Message from Yard

Monday, 16 April 2007

Wilkeson Sandstone



We mentioned that we used Wilkeson sandstone for the recent entry project (above)

Visiting the quarry and meeting the current owner was a beautiful and memorable experience

here's what we've learned about Wilkeson sandstone so far...

it's most famous application in Washington state is as the facing for the State Capitol building in Olympia

from HistoryLink.org:

Coal was mined in Pierce County between the late 1870s and the late 1930s, spurring the development of mining communities in the foothills of Mount Rainier. Although there were also family farms in the area, life in Pierce County's coal-producing region revolved around the mines.

Coal was discovered at what would become Wilkeson in 1875, and in 1876 the Northern Pacific Railroad built a spur line to the area. Wilkeson, named for Northern Pacific Railroad secretary Samuel Wilkeson, was the only coal-mining town in the region not owned by a coal company. When the mines closed, the town reinvented itself as the gateway to Mount Rainier National Park. The area also has significant outcroppings of sandstone, and beginning in 1883, Wilkeson sandstone was quarried commercially for use in construction. It has been used in buildings throughout the state, including in the dome of the Washington State Capitol in Olympia.



from Energy Storm:

The Wilkeson Sandstone is a light-gray (N 7--8), very well-indurated, fluvial, lenticular, well-sorted, medium- to coarse-grained, arkosic sandstone. Located near the northwest corner of Mount Rainier National Park, west-central Washington State, the Wilkeson Sandstone is an important key rock that was included in part of the former Wilkeson Sandstone(s)/Wilkeson Formation (Willis, 1898). Incorporated into the Eocene Carbonado Formation (Gard, 1968), it is often referenced in Puget Group geological studies. The Wilkeson Sandstone was derived from an eastern highland of plutonic, metamorphic and marine sedimentary rocks, and contains minor carbonized wood debris, and rare siltstone and mudstone clasts. The cross-bedded, subangular, bimodal, first-cycle sand grains are cemented by silica, with secondary nodules of specular hematite.The unit weathers grayish-orange (10YR 7/4) and black (N 1).

from the University of Puget Sound's Arches Unbound:

Wilkeson Sandstone [is] a whitish, 40-million-year-old rock deposited in deltas in what would become Puget Sound. At the time, neither the Cascades nor the Olympics had risen and the local climate was tropical with palms and tree-sized ferns. The Wilkeson, quarried near Mt. Rainier, is the most commonly used building stone on the Puget Sound campus, especially in the earlier buildings, such as Thompson Hall and Collins Library, where its light color contrasts gracefully with the red brick. (The Wilkeson characterizes so many UPS buildings that when architects designed Phibbs Hall, many years after the original quarry closed, they won an award for creating faux Wilkeson out of concrete.)
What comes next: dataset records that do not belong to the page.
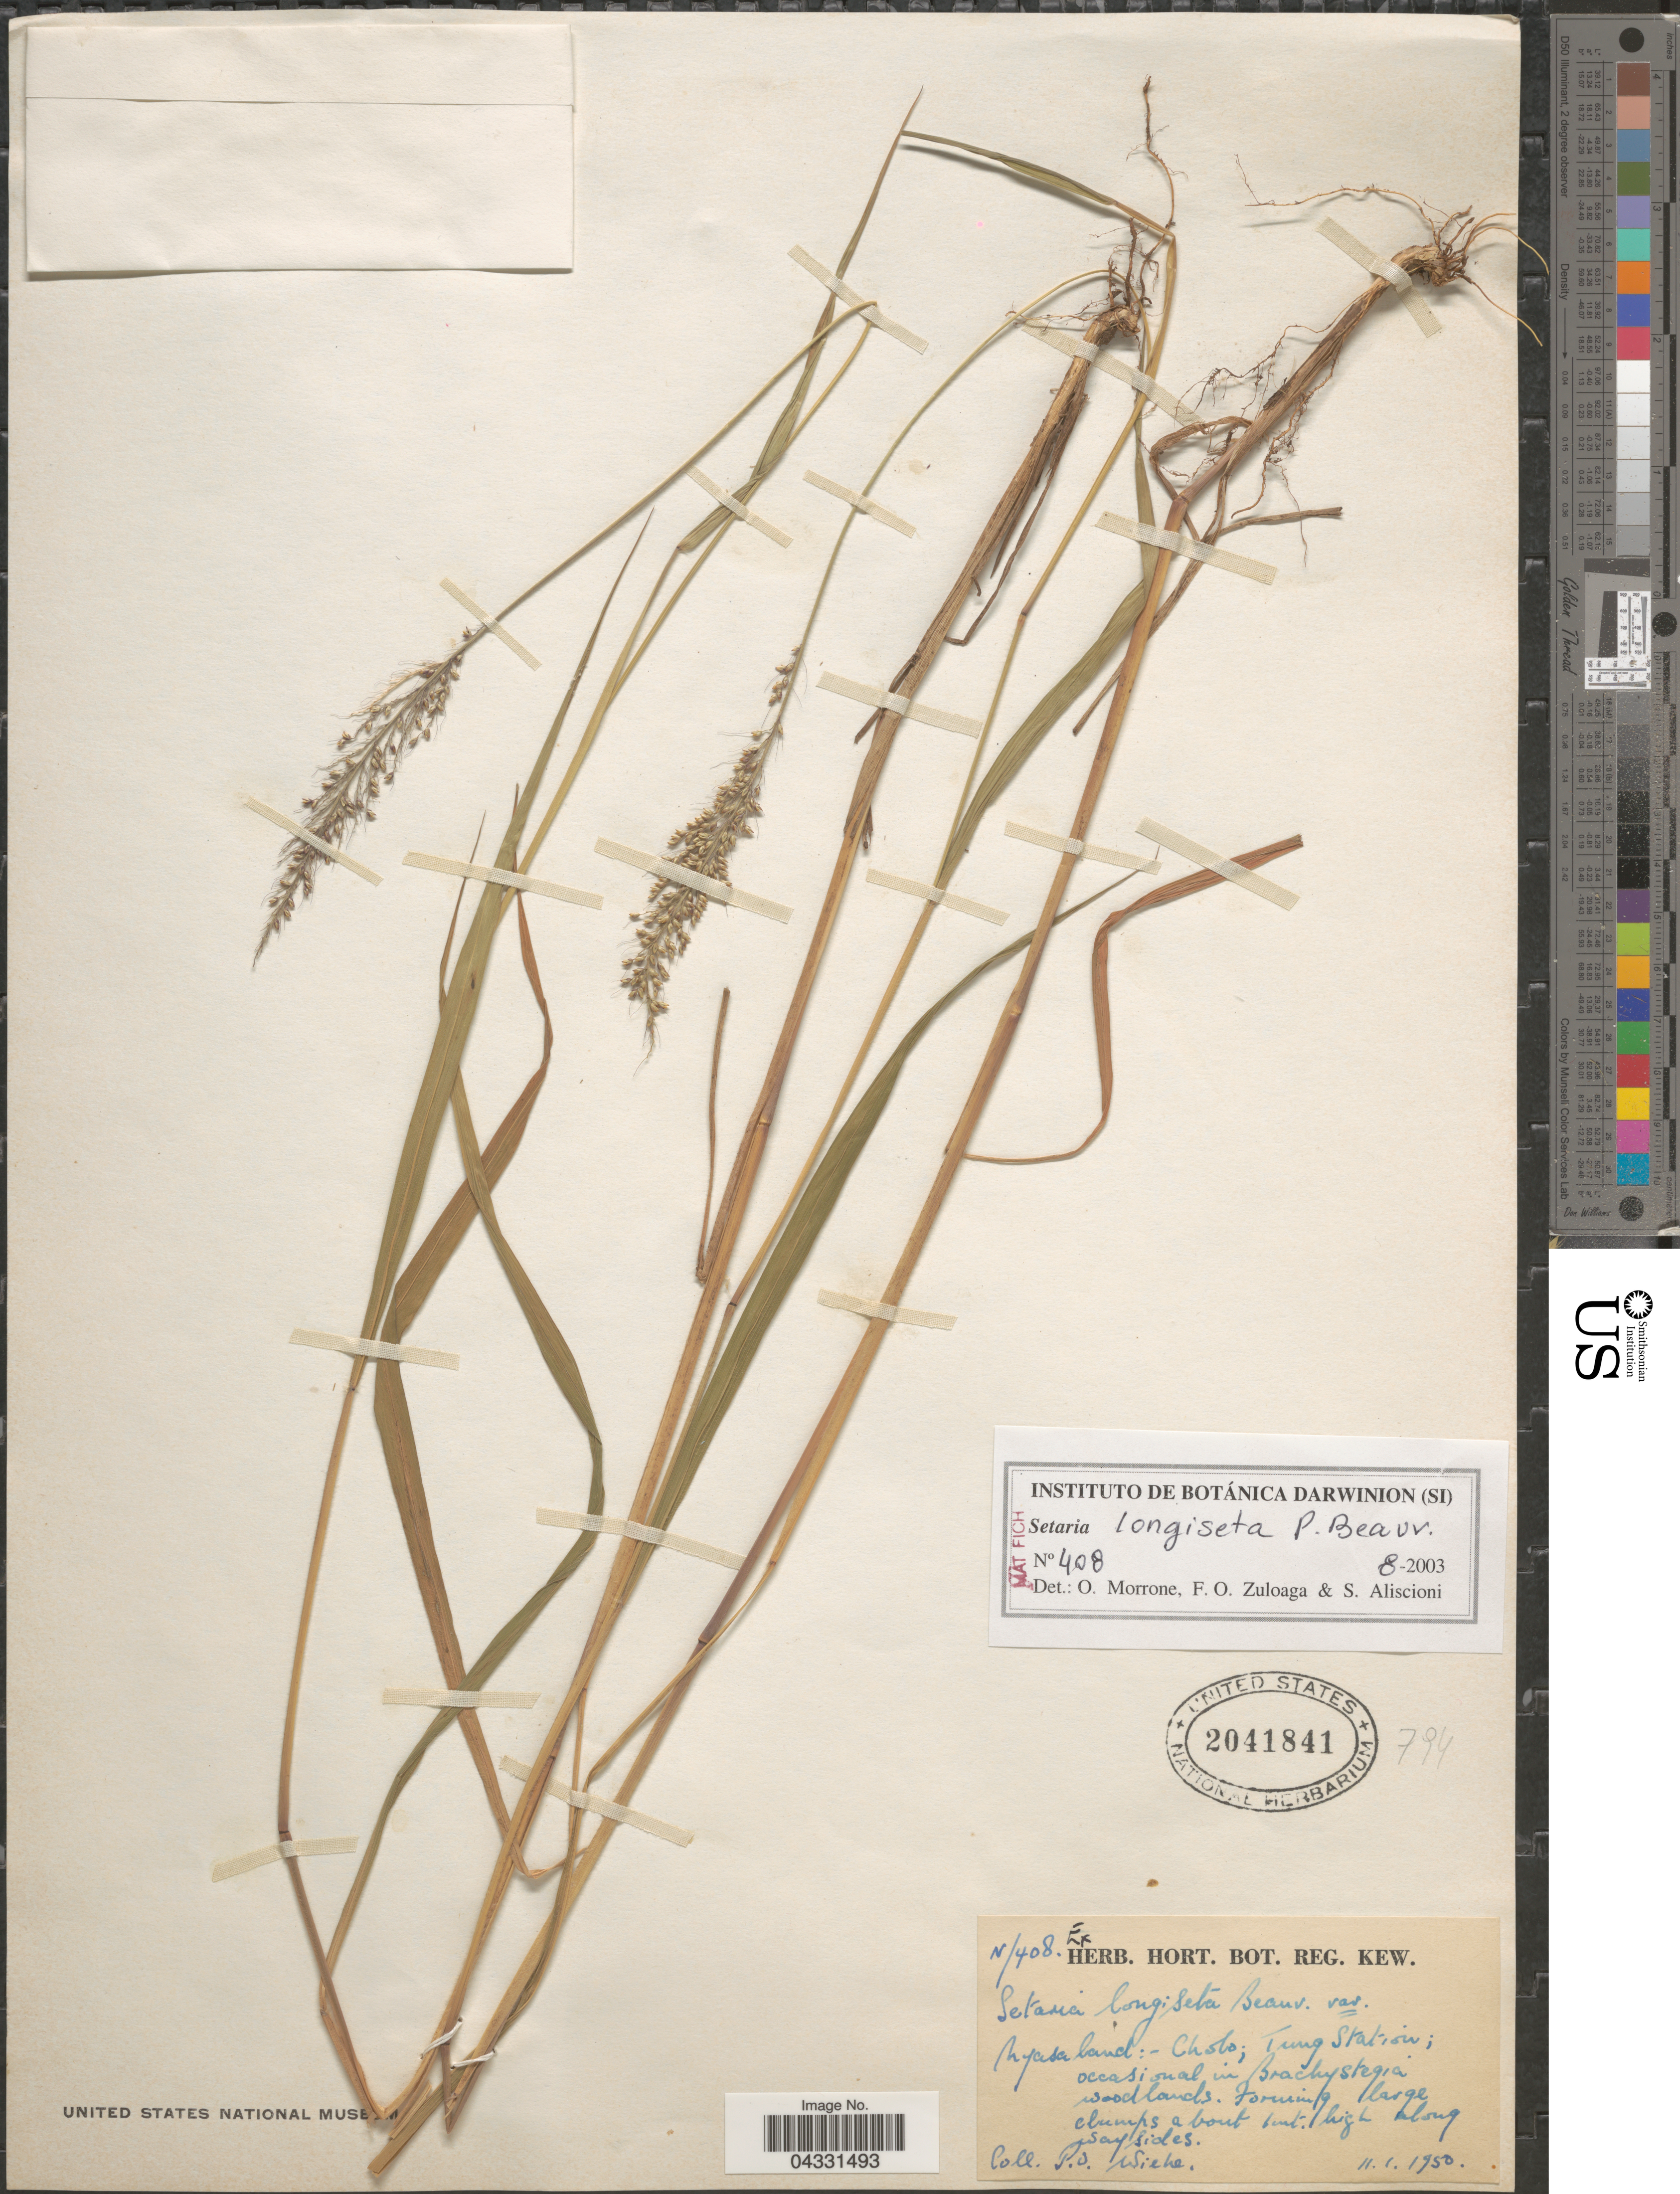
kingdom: Plantae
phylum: Tracheophyta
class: Liliopsida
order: Poales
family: Poaceae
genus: Setaria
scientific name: Setaria longiseta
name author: P. Beauv.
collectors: P. Wiehe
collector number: N/408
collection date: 1950-01-11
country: Malawi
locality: Nyasaland: Chobo, Tung Station; occasional in Brachystegia woodlands.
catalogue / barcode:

3" Wilkeson sandstone for sale at Marenakos stone yard

from
Geology of the Black Diamond-Wilkeson Area
Field Trip Questions


by Dave Knoblach
Outcrop Geological Services

The Wilkeson quarry was used for building stone of the State Capitol buildings in Olympia. The mill site is listed on the National Historic Register. In the late 1800's, geologists determined that the Wilkeson sandstone is located immediately above the top of the local productive coal seams. Above this sandstone the coal generally was a lower grade and not economic to mine (lower heat output). Every prospector in the area looked for this sandstone when seeking new coal mines because the good coal was located directly below.

The Wilkeson sandstone was deposited about 40 million years ago. Long before the Cascade Mountains formed, the region was a broad low-laying plain. Rivers drained mountains located far to the east, possibly as far away as Idaho. The Wilkeson area was a delta plain, located near the brackish waters of the Pacific Ocean. The delta plain contained a meandering river with adjacent subtropical swampland that later turned into coal.

[T]he bedding in this quarry dips to the right. This is the opposite direction of the same sandstone layer in Wilkeson. These two sections of sandstone were once connected in a horizontal layer. It was later folded into an arch-like form called an anticline. The sandstone extended above the top of the valley from here to Wilkeson, but the upper portion of the anticline was later eroded.

(unknown location)

[...] This quarry switched operators over its many years of production. Some years back a new operator started quarrying the sandstone on the left (west) side of the quarry (at the bottom of the sandstone unit). They ran into shales, and coals and could not find any good sandstone. Shortly thereafter they quit their operations here saying that they couldn't predict where the good sandstone was located [...] The owners walked away from a perfectly fine deposit because they didn't know how to read the rock. The current operator is working along strike like should have been done and has found plenty of rock.